As we have reported previously here and here, Deb Haaland, the Indigenous congresswoman who President Joe Biden has picked to be the next Secretary of the Interior, has plenty of Republican foes who consider her too radical for the post. Her nomination would seem certain to clear the Energy and Natural Resources Committee after she testifies at her confirmation hearing Tuesday. But the vote of Sen. Joe Manchin III, the committee’s Democratic chairman, says he hasn’t decided how he will vote, although he told The Washington Post last month that he has “always been deferential to whoever the president” wants in a cabinet official. Haaland has some vigorous Native and other support behind her nomination.
Darryl Fears reports that the Rocky Mountain Tribal Leaders Council put up two billboards Thursday with Haaland’s picture in Billings and Great Falls, Mont., the state where Natives make up about 7% of the population and her toughest critic is Republican Sen. Steve Daines. He calls her “radical.” But it’s his own ideas about public land use that are extreme and destructive. Of him, Holly Cook Macarro, chairwoman of the American Indian Graduate Center, said, “Even though he’s a senator from the state of Montana, his statements did not reflect the views of the tribes at all.” Interior oversees about 75% of public lands under federal jurisdiction. This encompasses the National Park Service, the Fish and Wildlife Services, the Bureau of Land Management, and hundreds of wildlife refuges. For 172 years, it has also handled many Indigenous matters, including governing trust lands and supervising the Bureau of Indian Affairs and the Bureau of Indian Education. Numerous tribes and individual Natives have strongly endorsed Haaland, who is an enrolled member of the Laguna Pueblo.

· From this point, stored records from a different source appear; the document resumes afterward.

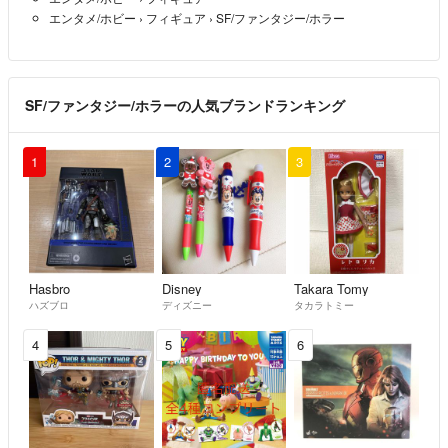
エンタメ/ホビー
›
フィギュア
›
SF/ファンタジー/ホラー
SF/ファンタジー/ホラーの人気ブランドランキング
1
2
3
Hasbro
Disney
Takara Tomy
ハズブロ
ディズニー
タカラトミー
4
5
6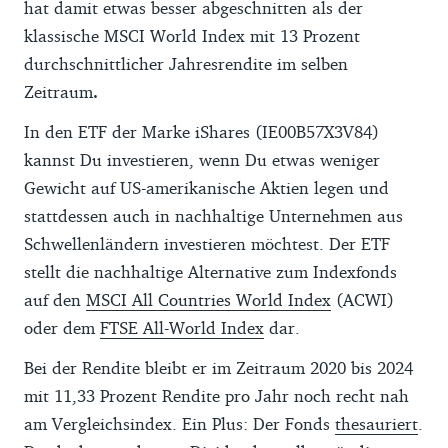
hat damit etwas besser abgeschnitten als der
zwischen Nachhaltigkeit und einer breiten
klassische MSCI World Index mit 13 Prozent
Streuung. Letztere ist wichtig, da ein wenig
durchschnittlicher Jahresrendite im selben
gestreuter ETF hohe Risiken bietet. Mehr
Zeitraum
.
zu den neuen Fondsnamen liest Du im
Kapitel
Wie erkennst Du, wie nachhaltig ein
In den ETF der Marke iShares (IE00B57X3V84)
ETF ist?
.
kannst Du investieren, wenn Du etwas weniger
Gewicht auf US-amerikanische Aktien legen und
stattdessen auch in nachhaltige Unternehmen aus
Schwellenländern investieren möchtest. Der ETF
stellt die nachhaltige Alternative zum Indexfonds
auf den
MSCI All Countries World Index
(ACWI)
oder dem
FTSE All-World Index
dar.
Bei der Rendite bleibt er im Zeitraum 2020 bis 2024
mit 11,33 Prozent Rendite pro Jahr noch recht nah
am Vergleichsindex. Ein Plus: Der Fonds
thesauriert
.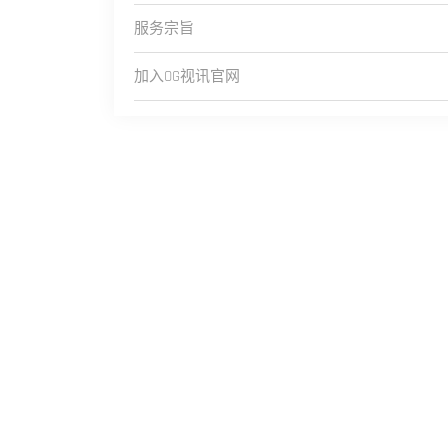
服务宗旨
加入OG视讯官网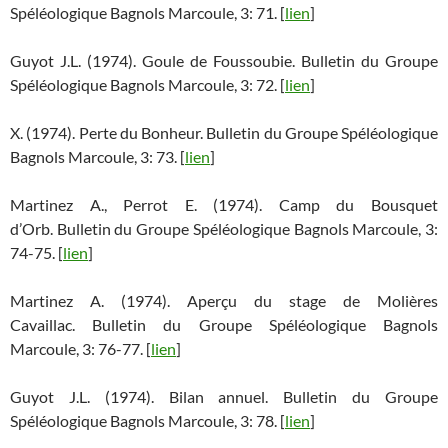
Spéléologique Bagnols Marcoule, 3: 71. [
lien
]
Guyot J.L. (1974). Goule de Foussoubie. Bulletin du Groupe
Spéléologique Bagnols Marcoule, 3: 72. [
lien
]
X. (1974). Perte du Bonheur. Bulletin du Groupe Spéléologique
Bagnols Marcoule, 3: 73. [
lien
]
Martinez A., Perrot E. (1974). Camp du Bousquet
d’Orb. Bulletin du Groupe Spéléologique Bagnols Marcoule, 3:
74-75. [
lien
]
Martinez A. (1974). Aperçu du stage de Molières
Cavaillac. Bulletin du Groupe Spéléologique Bagnols
Marcoule, 3: 76-77. [
lien
]
Guyot J.L. (1974). Bilan annuel. Bulletin du Groupe
Spéléologique Bagnols Marcoule, 3: 78. [
lien
]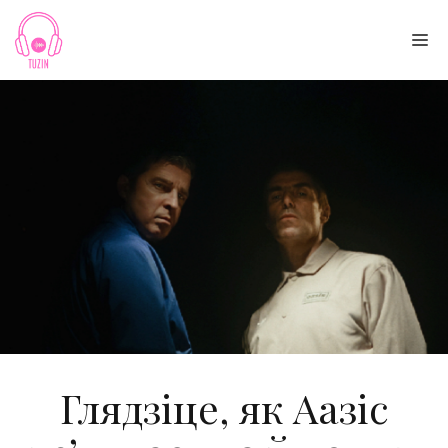
Skip
to
Me
content
Глядзіце, як Аазіс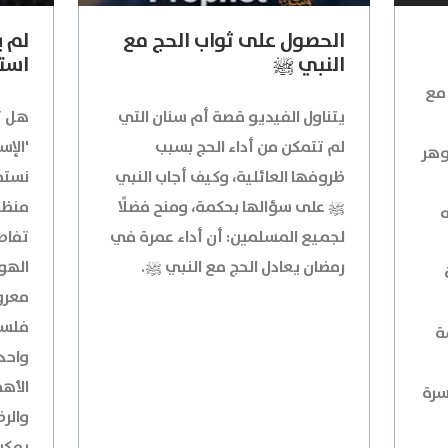
الحصول على ثواب الحج مع
لم ي
النبي ﷺ
استم
مع
يتناول الفيديو قصة أم سنان التي
هل ت
لم تتمكن من أداء الحج بسبب
'الإس
وهر
ظروفها العائلية، وكيف أجاب النبي
نستم
ﷺ على سؤالها بحكمة، ومنح فضلًا
منظو
لجميع المسلمين: أن أداء عمرة في
تفاص
رمضان يعادل الحج مع النبي ﷺ.
الهو
معروف
فلسف
ة
واحد:
الأه
سرة
والرض
يمكن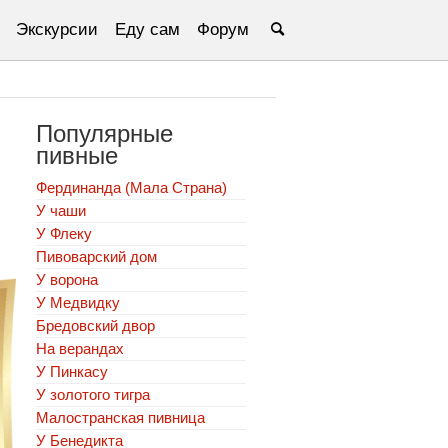
Экскурсии
Еду сам
Форум
Популярные
пивные
Фердинанда (Мала Страна)
У чаши
У Флеку
Пивоварский дом
У ворона
У Медвидку
Бредовский двор
На верандах
У Пинкасу
У золотого тигра
Малостранская пивница
У Бенедикта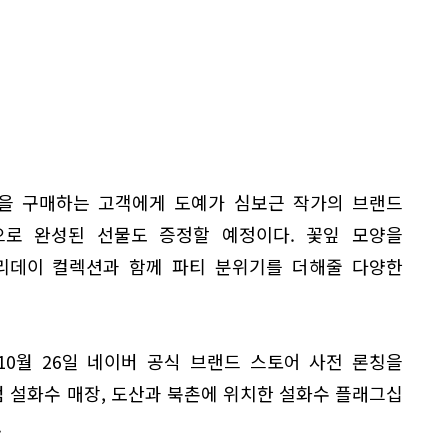
을 구매하는 고객에게 도예가 심보근 작가의 브랜드
)으로 완성된 선물도 증정할 예정이다. 꽃잎 모양을
홀리데이 컬렉션과 함께 파티 분위기를 더해줄 다양한
10월 26일 네이버 공식 브랜드 스토어 사전 론칭을
점 설화수 매장, 도산과 북촌에 위치한 설화수 플래그십
.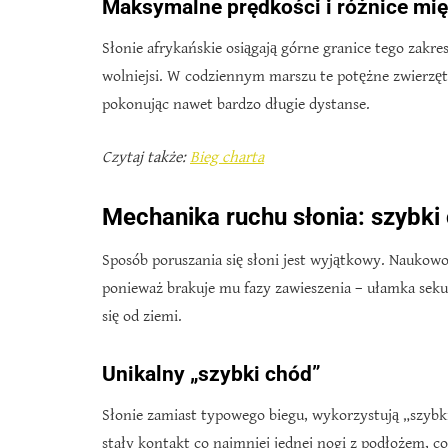
Maksymalne prędkości i różnice mi
Słonie afrykańskie osiągają górne granice tego zakre
wolniejsi. W codziennym marszu te potężne zwierzęta
pokonując nawet bardzo długie dystanse.
Czytaj także:
Bieg charta
Mechanika ruchu słonia: szybki
Sposób poruszania się słoni jest wyjątkowy. Naukowo
ponieważ brakuje mu fazy zawieszenia – ułamka seku
się od ziemi.
Unikalny „szybki chód”
Słonie zamiast typowego biegu, wykorzystują „szybki
stały kontakt co najmniej jednej nogi z podłożem, c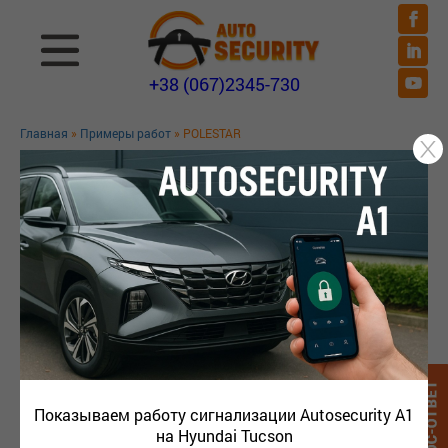
+38 (067)2345-730
Главная
»
Примеры работ
» POLESTAR
ПРИМЕРЫ РАБОТ
Показываем работу сигнализации Autosecurity A1
на Hyundai Tucson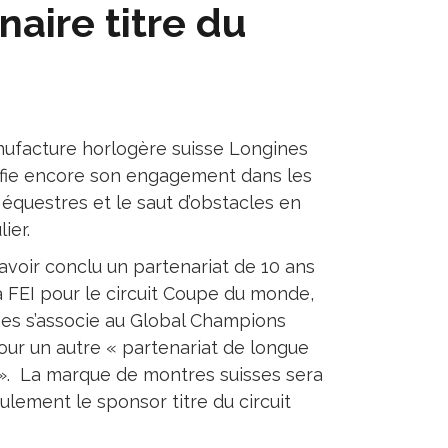
naire titre du
ufacture horlogère suisse Longines
ifie encore son engagement dans les
 équestres et le saut d’obstacles en
lier.
avoir conclu un partenariat de 10 ans
a FEI pour le circuit Coupe du monde,
es s’associe au Global Champions
our un autre « partenariat de longue
». La marque de montres suisses sera
ulement le sponsor titre du circuit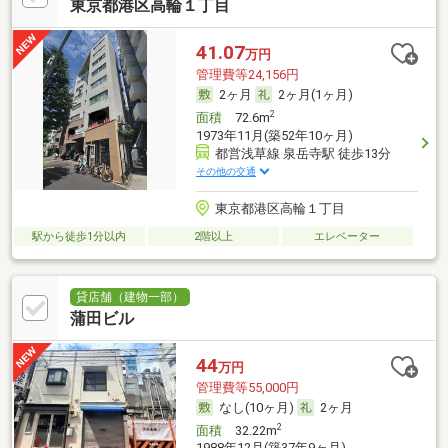
東京都港区高輪１丁目
41.07
万円
管理費等24,156円
2ヶ月
2ヶ月(1ヶ月)
2
面積
72.6m
1973年11月(築52年10ヶ月)
都営浅草線 泉岳寺駅 徒歩13分
その他の交通
東京都港区高輪１丁目
駅から徒歩1分以内
2階以上
エレベーター
貸店舗（建物一部）
蒲田ビル
44
万円
管理費等55,000円
なし(10ヶ月)
2ヶ月
2
面積
32.22m
1988年12月(築37年9ヶ月)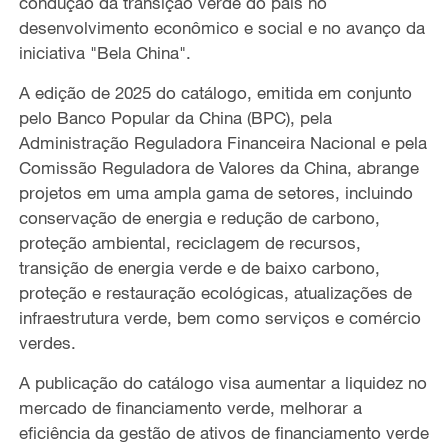
condução da transição verde do país no
desenvolvimento econômico e social e no avanço da
iniciativa "Bela China".
A edição de 2025 do catálogo, emitida em conjunto
pelo Banco Popular da China (BPC), pela
Administração Reguladora Financeira Nacional e pela
Comissão Reguladora de Valores da China, abrange
projetos em uma ampla gama de setores, incluindo
conservação de energia e redução de carbono,
proteção ambiental, reciclagem de recursos,
transição de energia verde e de baixo carbono,
proteção e restauração ecológicas, atualizações de
infraestrutura verde, bem como serviços e comércio
verdes.
A publicação do catálogo visa aumentar a liquidez no
mercado de financiamento verde, melhorar a
eficiência da gestão de ativos de financiamento verde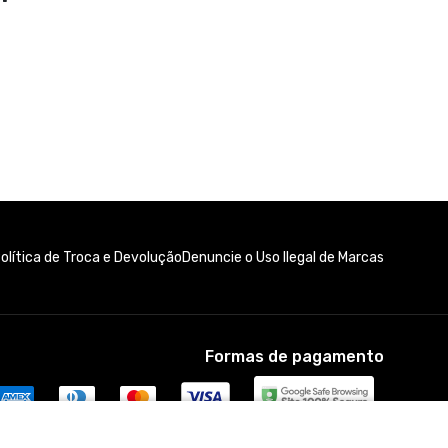
olítica de Troca e Devolução
Denuncie o Uso Ilegal de Marcas
Formas de pagamento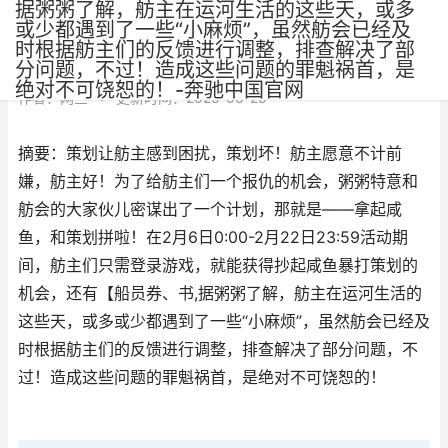
据粥粥了解，舫主在运河生活的这些天，或多
或少都遇到了一些“小麻烦”，虽然舫会已经及
时根据舫主们的反馈进行调整，排查解决了部
分问题，不过！造成这些问题的罪魁祸首，是
绝对不可饶恕的！-奔驰中国官网
作者：
网三
•
更新时间：2025-06-25
摘要：策划让舫主感到困扰，策划坏！舫主愿意不计前
嫌，舫主好！为了给舫主们一个报仇的机会，粥粥特意和
舫会的大家伙儿密谋出了一个计划，那就是——拿起咸
鱼，和策划拼啦！在2月6日0:00-2月22日23:59活动期
间，舫主们只需登录游戏，就能获得抄起咸鱼暴打策划的
机会，还有【船员券、书,据粥粥了解，舫主在运河生活的
这些天，或多或少都遇到了一些“小麻烦”，虽然舫会已经及
时根据舫主们的反馈进行调整，排查解决了部分问题，不
过！造成这些问题的罪魁祸首，是绝对不可饶恕的！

In the deep freeze that hit much of the central and southern United States this week, humans weren’t the only species that suffered. Tweeted photos went viral of cold-stunned turtles, one with a dozen or so of the reptiles stacked into the rear of a hatchback. In Oklahoma,
alligators can be seen surviving by means of “icing” or “snorkeling.” David Arbour of the Oklahoma Department of Wildlife Conservation posted photos on Facebook Tuesday to show the beasts with their snouts sticking out of the ice. "They keep [their] nose up through the ice to maintain a[n] air hole so they can breathe," he explained. The photos were taken in the
Red Slough Wildlife Management Area, a 5,814-acre wetland in the southeastern part of the state that a large variety of species call home. When the temperatures head toward freezing, alligators sense this and stick their noses out at just the right time. They engage in a kind of semi-hibernation called b
rumation. This allows them to slow their heart rate and metabolism to await warmer weather.